> TASK ITEM
Check every line below for the string "within", and copy the lines that contain it.

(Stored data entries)
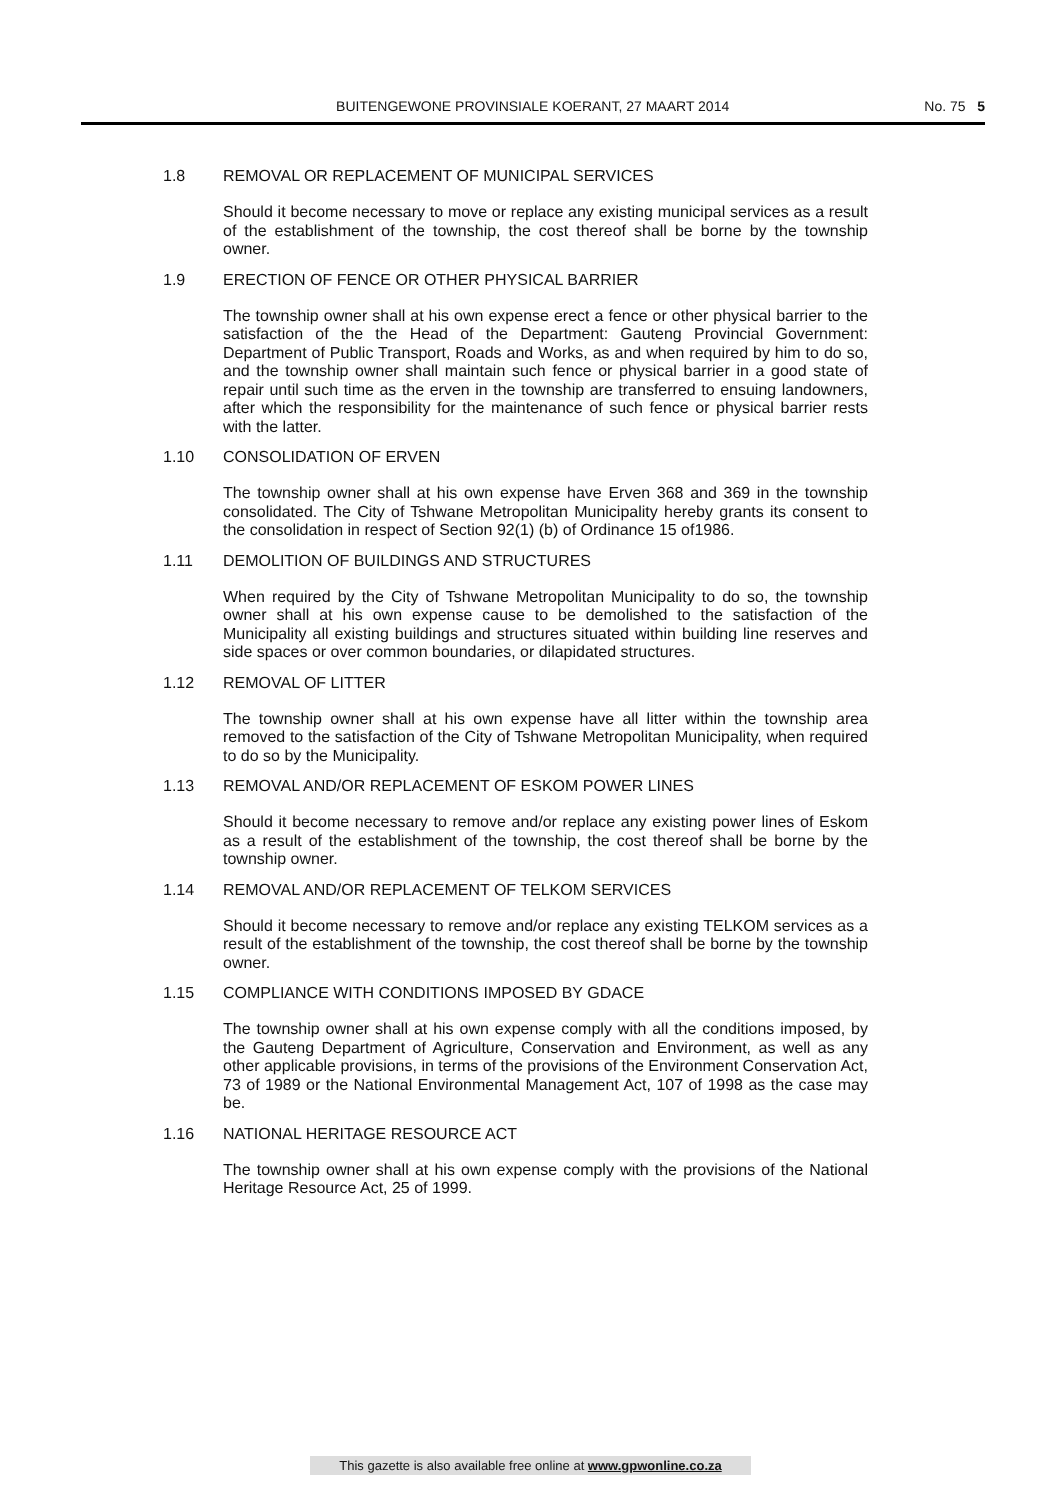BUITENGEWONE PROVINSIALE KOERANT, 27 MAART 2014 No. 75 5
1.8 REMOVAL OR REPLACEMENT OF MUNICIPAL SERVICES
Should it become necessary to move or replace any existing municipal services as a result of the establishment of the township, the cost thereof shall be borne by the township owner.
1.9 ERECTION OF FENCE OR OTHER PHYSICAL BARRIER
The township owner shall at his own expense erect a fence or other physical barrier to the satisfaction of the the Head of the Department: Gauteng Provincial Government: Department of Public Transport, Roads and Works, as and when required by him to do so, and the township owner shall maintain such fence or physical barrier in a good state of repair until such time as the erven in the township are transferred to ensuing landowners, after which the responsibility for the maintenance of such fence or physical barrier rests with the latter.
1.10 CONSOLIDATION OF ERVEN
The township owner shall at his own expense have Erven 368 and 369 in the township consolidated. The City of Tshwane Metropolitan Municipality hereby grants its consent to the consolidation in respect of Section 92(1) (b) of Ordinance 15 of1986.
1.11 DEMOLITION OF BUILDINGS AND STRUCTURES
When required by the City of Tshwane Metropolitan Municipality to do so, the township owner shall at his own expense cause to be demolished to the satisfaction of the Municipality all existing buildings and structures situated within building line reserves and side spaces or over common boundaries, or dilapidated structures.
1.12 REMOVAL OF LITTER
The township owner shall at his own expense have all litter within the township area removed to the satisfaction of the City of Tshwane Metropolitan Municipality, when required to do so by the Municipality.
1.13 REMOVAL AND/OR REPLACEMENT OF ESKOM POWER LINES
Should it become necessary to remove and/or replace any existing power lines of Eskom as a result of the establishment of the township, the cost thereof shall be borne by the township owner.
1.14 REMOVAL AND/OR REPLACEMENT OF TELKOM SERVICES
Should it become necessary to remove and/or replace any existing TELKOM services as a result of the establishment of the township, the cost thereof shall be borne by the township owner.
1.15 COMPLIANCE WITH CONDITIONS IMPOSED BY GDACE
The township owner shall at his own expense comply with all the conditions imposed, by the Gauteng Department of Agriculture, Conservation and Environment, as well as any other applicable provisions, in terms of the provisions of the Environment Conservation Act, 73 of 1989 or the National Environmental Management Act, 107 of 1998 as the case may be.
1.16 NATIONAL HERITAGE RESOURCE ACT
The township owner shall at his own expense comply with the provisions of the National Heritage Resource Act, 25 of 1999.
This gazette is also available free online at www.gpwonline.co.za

> COMPLETED TASK
When required by the City of Tshwane Metropolitan Municipality to do so, the township owner shall at his own expense cause to be demolished to the satisfaction of the Municipality all existing buildings and structures situated within building line reserves and side spaces or over common boundaries, or dilapidated structures.
The township owner shall at his own expense have all litter within the township area removed to the satisfaction of the City of Tshwane Metropolitan Municipality, when required to do so by the Municipality.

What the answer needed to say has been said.